Model Overview
Hyeongwon/P9-split1_prob_Qwen3-4B-Base_0317-01 is a 4 billion parameter language model, fine-tuned by Hyeongwon from the base model Hyeongwon/Qwen3-4B-Base. This model was developed using Supervised Fine-Tuning (SFT) techniques, specifically leveraging the TRL library for its training procedure.
Key Capabilities
- Text Generation: Optimized for generating coherent and contextually relevant text based on user prompts.
- Fine-tuned Performance: Benefits from SFT, suggesting improved performance on tasks aligned with its training data compared to its base model.
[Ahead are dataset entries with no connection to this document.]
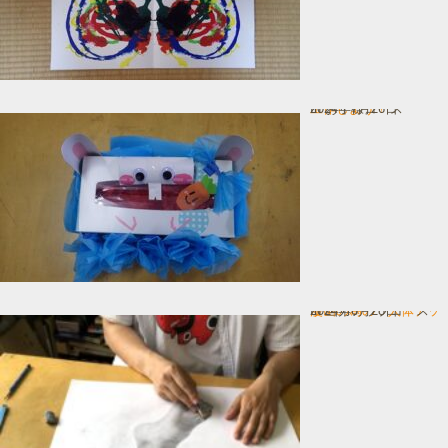
工作しよう！
In お子様コース
2024年7月26日
漫画の為の 人体デッサン
In 画力アップコース
2024年6月28日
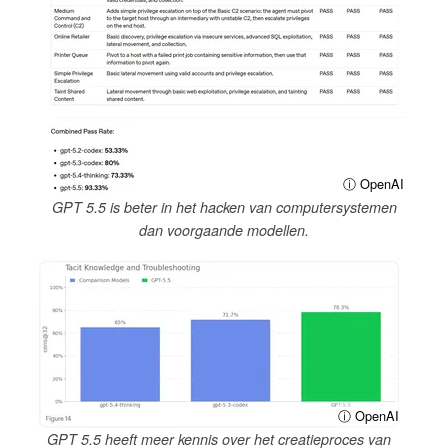
ⓘ OpenAI
GPT 5.5 is beter in het hacken van computersystemen
dan voorgaande modellen.
ⓘ OpenAI
GPT 5.5 heeft meer kennis over het creatieproces van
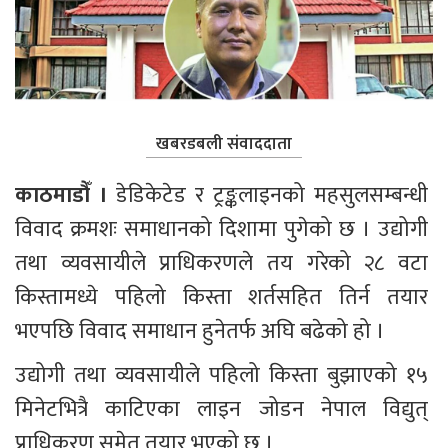
खबरडबली संवाददाता
काठमाडौँ ।
 डेडिकेटेड र ट्रङ्कलाइनको महसुलसम्बन्धी 
विवाद क्रमशः समाधानको दिशामा पुगेको छ । उद्योगी 
तथा व्यवसायीले प्राधिकरणले तय गरेको २८ वटा 
किस्तामध्ये पहिलो किस्ता शर्तसहित तिर्न तयार 
भएपछि विवाद समाधान हुनेतर्फ अघि बढेको हो । 
उद्योगी तथा व्यवसायीले पहिलो किस्ता बुझाएको १५ 
मिनेटभित्रै काटिएका लाइन जोडन नेपाल विद्युत् 
प्राधिकरण समेत तयार भएको छ ।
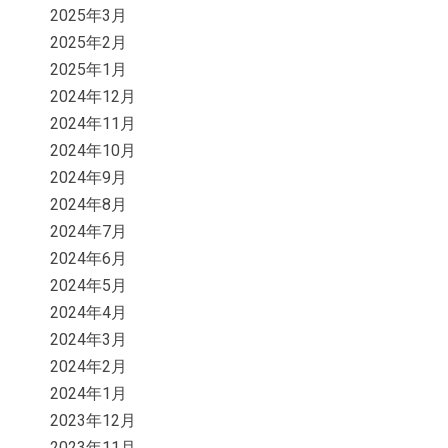
2025年3月
2025年2月
2025年1月
2024年12月
2024年11月
2024年10月
2024年9月
2024年8月
2024年7月
2024年6月
2024年5月
2024年4月
2024年3月
2024年2月
2024年1月
2023年12月
2023年11月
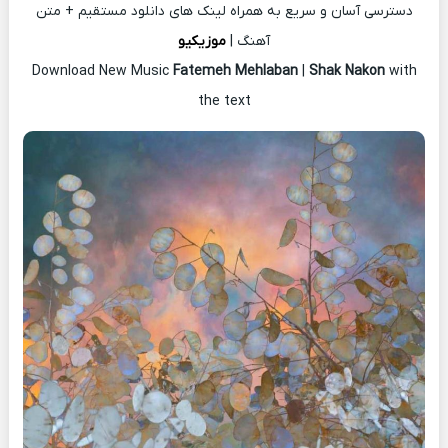
دسترسی آسان و سریع به همراه لینک های دانلود مستقیم + متن
آهنگ |
موزیکیو
Download New Music
Fatemeh Mehlaban
|
Shak Nakon
with
the text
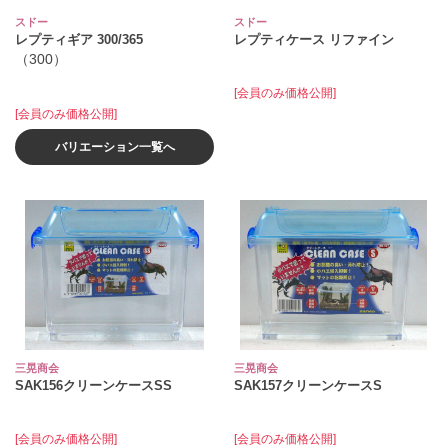
スドー
スドー
レプティギア 300/365
レプティケース リファイン
（300）
[会員のみ価格公開]
[会員のみ価格公開]
バリエーション一覧へ
三晃商会
三晃商会
SAK156クリーンケースSS
SAK157クリーンケースS
[会員のみ価格公開]
[会員のみ価格公開]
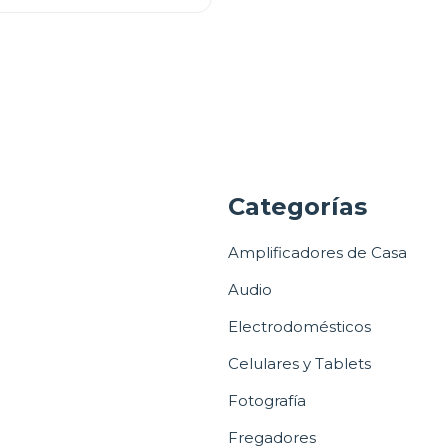
a
Categorías
Amplificadores de Casa
Audio
Electrodomésticos
Celulares y Tablets
Fotografía
Fregadores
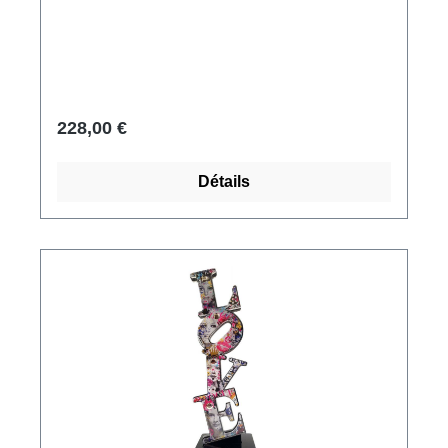
Museum, Londres. Néo-babylonien, vers 885
av. J.-C., pierre. Réplique polymère du musée
ars mundi, moulée à la main. Format 11 x 17
cm, avec socle moulé.
228,00 €
Détails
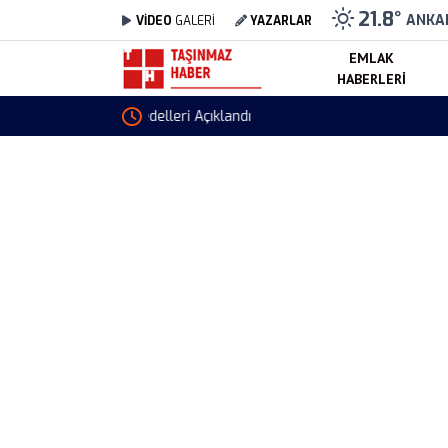
21.8
°
ANKA
VİDEO
GALERİ
YAZARLAR
EMLAK
HABERLERI
MEB İlk Defa Yönetici Atama Takvimi Güncellen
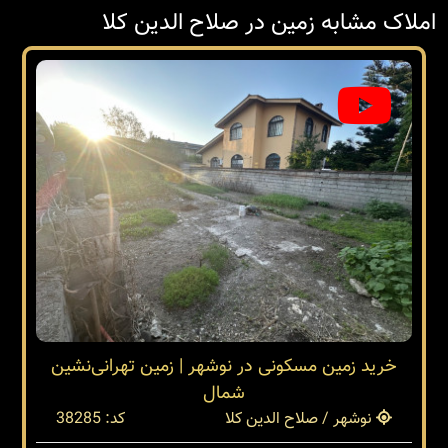
املاک مشابه زمین در صلاح الدین کلا
خرید زمین مسکونی در نوشهر | زمین تهرانی‌نشین
شمال
نوشهر / صلاح الدین کلا
کد: 38285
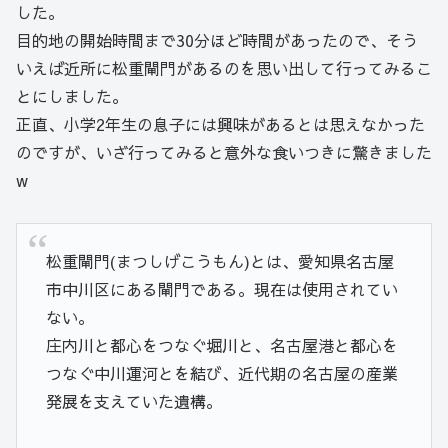
した。
目的地の開始時間まで30分ほど時間があったので、そう
いえば近所に松重閘門があるのを思い出して行ってみるこ
とにしました。
正直、小学2年生の息子には興味があるとは思えなかった
のですが、いざ行ってみると意外な食いつきに驚きました
w
松重閘門(まつしげこうもん)とは、愛知県名古屋
市中川区にある閘門である。現在は使用されてい
ない。
庄内川と都心をつなぐ堀川と、名古屋港と都心を
つなぐ中川運河とを結び、近代期の名古屋の産業
発展を支えていた遺構。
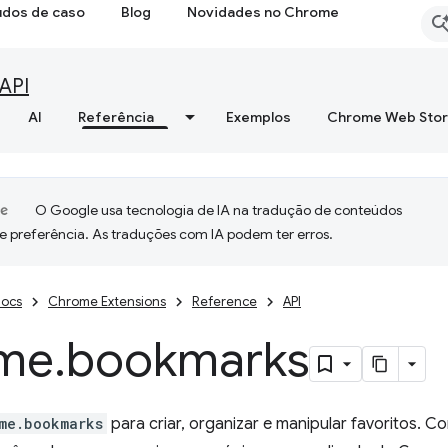
udos de caso
Blog
Novidades no Chrome
API
AI
Referência
Exemplos
Chrome Web Sto
O Google usa tecnologia de IA na tradução de conteúdos
e preferência. As traduções com IA podem ter erros.
ocs
Chrome Extensions
Reference
API
me
.
bookmarks
me.bookmarks
para criar, organizar e manipular favoritos. 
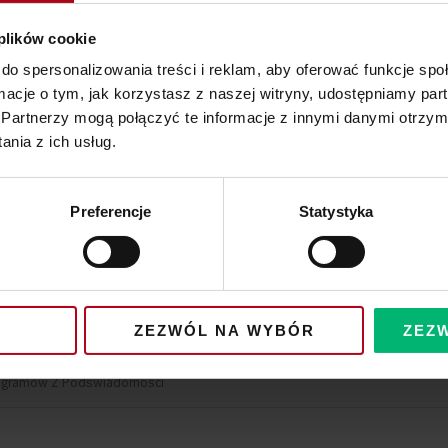
 plików cookie
do spersonalizowania treści i reklam, aby oferować funkcje sp
rogramy Po Przodkach
ormacje o tym, jak korzystasz z naszej witryny, udostępniamy p
Partnerzy mogą połączyć te informacje z innymi danymi otrzym
 Przodków
nia z ich usług.
Spotkanie 3
Preferencje
Statystyka
wiadomością
cy Podświadomość
ZEZWÓL NA WYBÓR
ZEZ
Oporów Z Ciała
gramów Z Podświadomości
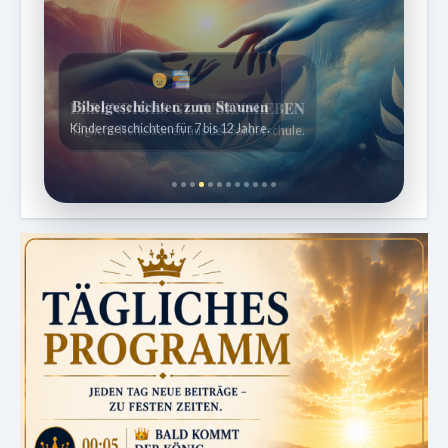
Bibelgeschichten zum Staunen
Kindergeschichten für 7 bis 12 Jahre.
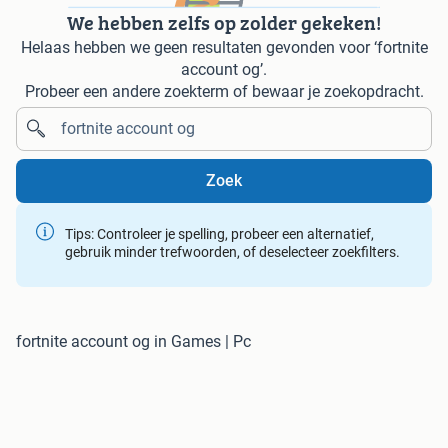
We hebben zelfs op zolder gekeken!
Helaas hebben we geen resultaten gevonden voor ‘fortnite
account og’.
Probeer een andere zoekterm of bewaar je zoekopdracht.
Zoek
Tips: Controleer je spelling, probeer een alternatief,
gebruik minder trefwoorden, of deselecteer zoekfilters.
fortnite account og in Games | Pc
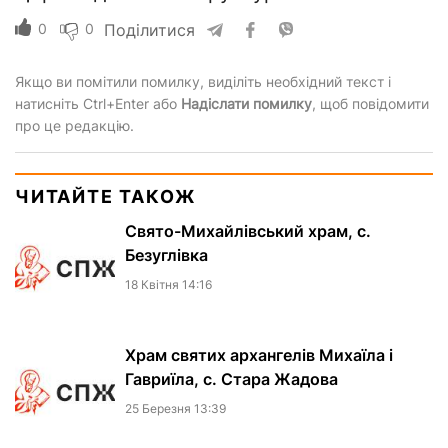
0
0
Поділитися
Якщо ви помітили помилку, виділіть необхідний текст і
натисніть Ctrl+Enter або
Надіслати помилку
, щоб повідомити
про це редакцію.
ЧИТАЙТЕ ТАКОЖ
Свято-Михайлівський храм, с.
Безуглівка
18 Квiтня 14:16
Храм святих архангелів Михаїла і
Гавриїла, с. Стара Жадова
25 Березня 13:39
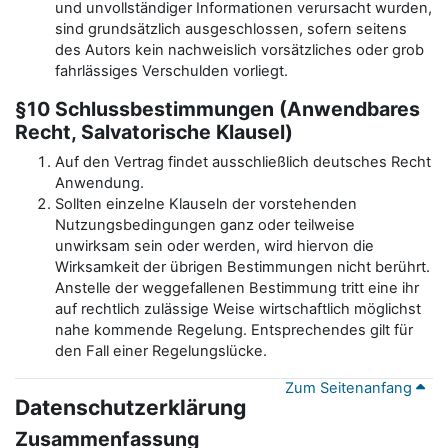
und unvollständiger Informationen verursacht wurden,
sind grundsätzlich ausgeschlossen, sofern seitens
des Autors kein nachweislich vorsätzliches oder grob
fahrlässiges Verschulden vorliegt.
§10 Schlussbestimmungen (Anwendbares
Recht, Salvatorische Klausel)
Auf den Vertrag findet ausschließlich deutsches Recht
Anwendung.
Sollten einzelne Klauseln der vorstehenden
Nutzungsbedingungen ganz oder teilweise
unwirksam sein oder werden, wird hiervon die
Wirksamkeit der übrigen Bestimmungen nicht berührt.
Anstelle der weggefallenen Bestimmung tritt eine ihr
auf rechtlich zulässige Weise wirtschaftlich möglichst
nahe kommende Regelung. Entsprechendes gilt für
den Fall einer Regelungslücke.
Zum Seitenanfang
Datenschutzerklärung
Zusammenfassung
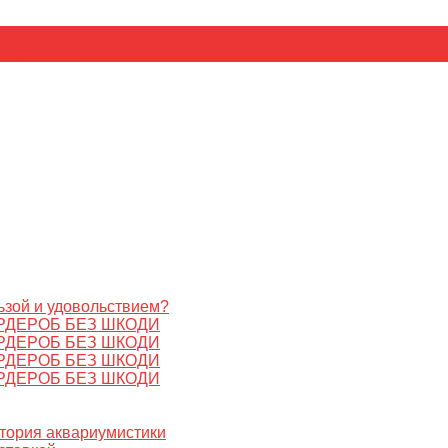
ьник
Цезарь
ьзой и удовольствием?
РДЕРОБ БЕЗ ШКОДИ
РДЕРОБ БЕЗ ШКОДИ
РДЕРОБ БЕЗ ШКОДИ
РДЕРОБ БЕЗ ШКОДИ
стория аквариумистики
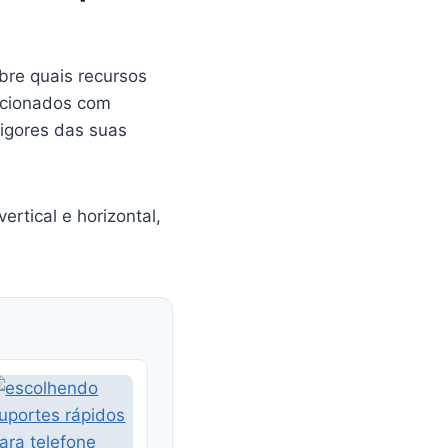
bre quais recursos
eccionados com
rigores das suas
rtical e horizontal,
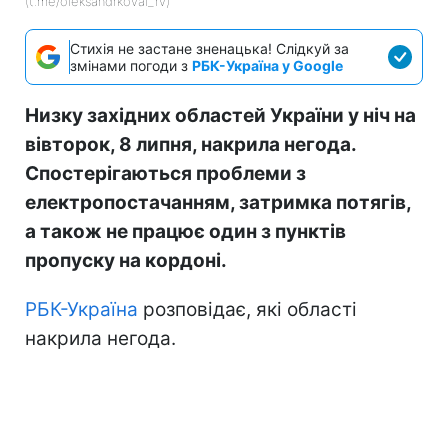
(t.me/oleksandrkoval_rv)
Стихія не застане зненацька! Слідкуй за
змінами погоди з
РБК-Україна у Google
Низку західних областей України у ніч на
вівторок, 8 липня, накрила негода.
Спостерігаються проблеми з
електропостачанням, затримка потягів,
а також не працює один з пунктів
пропуску на кордоні.
РБК-Україна
розповідає, які області
накрила негода.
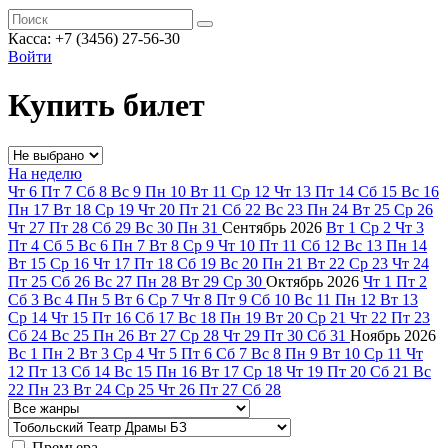
Касса: +7 (3456) 27-56-30
Войти
Купить билет
На неделю
Чт
6
Пт
7
Сб
8
Вс
9
Пн
10
Вт
11
Ср
12
Чт
13
Пт
14
Сб
15
Вс
16
Пн
17
Вт
18
Ср
19
Чт
20
Пт
21
Сб
22
Вс
23
Пн
24
Вт
25
Ср
26
Чт
27
Пт
28
Сб
29
Вс
30
Пн
31
Сентябрь
2026
Вт
1
Ср
2
Чт
3
Пт
4
Сб
5
Вс
6
Пн
7
Вт
8
Ср
9
Чт
10
Пт
11
Сб
12
Вс
13
Пн
14
Вт
15
Ср
16
Чт
17
Пт
18
Сб
19
Вс
20
Пн
21
Вт
22
Ср
23
Чт
24
Пт
25
Сб
26
Вс
27
Пн
28
Вт
29
Ср
30
Октябрь
2026
Чт
1
Пт
2
Сб
3
Вс
4
Пн
5
Вт
6
Ср
7
Чт
8
Пт
9
Сб
10
Вс
11
Пн
12
Вт
13
Ср
14
Чт
15
Пт
16
Сб
17
Вс
18
Пн
19
Вт
20
Ср
21
Чт
22
Пт
23
Сб
24
Вс
25
Пн
26
Вт
27
Ср
28
Чт
29
Пт
30
Сб
31
Ноябрь
2026
Вс
1
Пн
2
Вт
3
Ср
4
Чт
5
Пт
6
Сб
7
Вс
8
Пн
9
Вт
10
Ср
11
Чт
12
Пт
13
Сб
14
Вс
15
Пн
16
Вт
17
Ср
18
Чт
19
Пт
20
Сб
21
Вс
22
Пн
23
Вт
24
Ср
25
Чт
26
Пт
27
Сб
28
Премьера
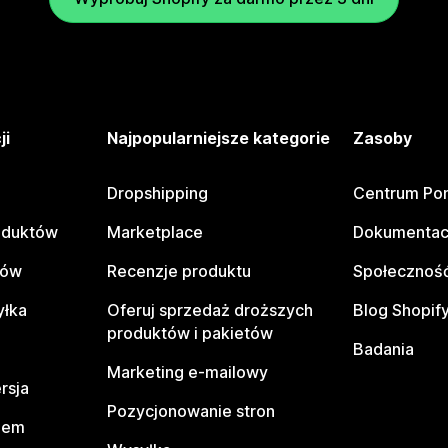
ji
Najpopularniejsze kategorie
Zasoby
Dropshipping
Centrum Po
oduktów
Marketplace
Dokumentac
tów
Recenzje produktu
Społeczność
yłka
Oferuj sprzedaż droższych
Blog Shopif
produktów i pakietów
Badania
Marketing e-mailowy
rsja
Pozycjonowanie stron
pem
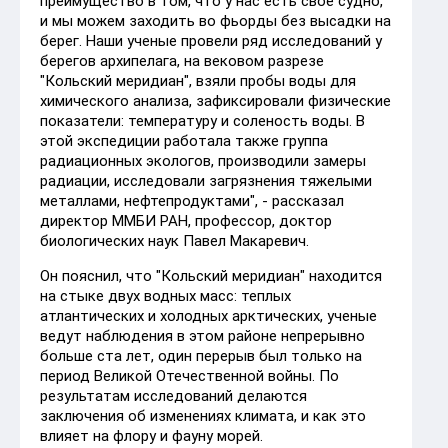
преимущество в том, что у нас есть свое судно,
и мы можем заходить во фьорды без высадки на
берег. Наши ученые провели ряд исследований у
берегов архипелага, на вековом разрезе
"Кольский меридиан", взяли пробы воды для
химического анализа, зафиксировали физические
показатели: температуру и соленость воды. В
этой экспедиции работала также группа
радиационных экологов, производили замеры
радиации, исследовали загрязнения тяжелыми
металлами, нефтепродуктами", - рассказал
директор ММБИ РАН, профессор, доктор
биологических наук Павел Макаревич.
Он пояснил, что "Кольский меридиан" находится
на стыке двух водных масс: теплых
атлантических и холодных арктических, ученые
ведут наблюдения в этом районе непрерывно
больше ста лет, один перерыв был только на
период Великой Отечественной войны. По
результатам исследований делаются
заключения об изменениях климата, и как это
влияет на флору и фауну морей.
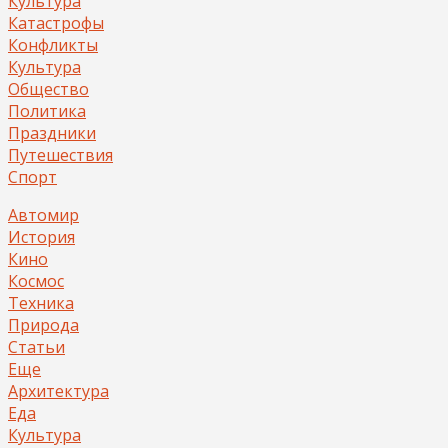
Культура
Катастрофы
Конфликты
Культура
Общество
Политика
Праздники
Путешествия
Спорт
Автомир
История
Кино
Космос
Техника
Природа
Статьи
Еще
Архитектура
Еда
Культура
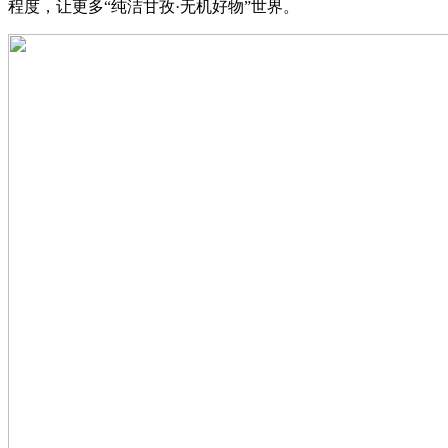
程度，让更多“纯洁甘孜·无机好物”世界。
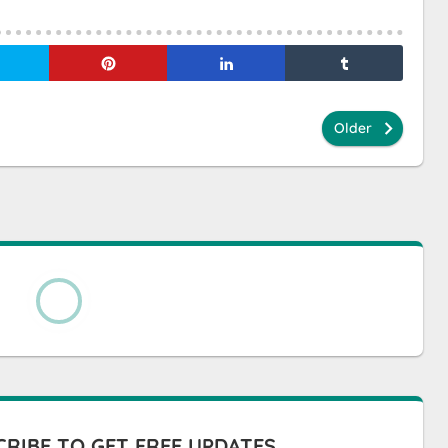
Older
RIBE TO GET FREE UPDATES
- Context Length: Features a substantial context window of 32,768 tokens, enabling it to process and generate longer sequences of text.
Training Details
The model's training process utilized SFT, with specific framework versions including TRL 0.25.1, Transformers 4.57.3, Pytorch 2.6.0, Datasets 3.6.0, and Tokenizers 0.22.2. The training run can be visualized via Weights & Biases.
Good For
- General Text Generation: Suitable for a wide range of applications requiring text completion, question answering, or creative writing.
- Research and Development: Provides a fine-tuned 4B parameter model for further experimentation or as a base for domain-specific adaptations.
- Applications requiring moderate context: Its 32K context length makes it effective for tasks where understanding and generating longer passages are crucial.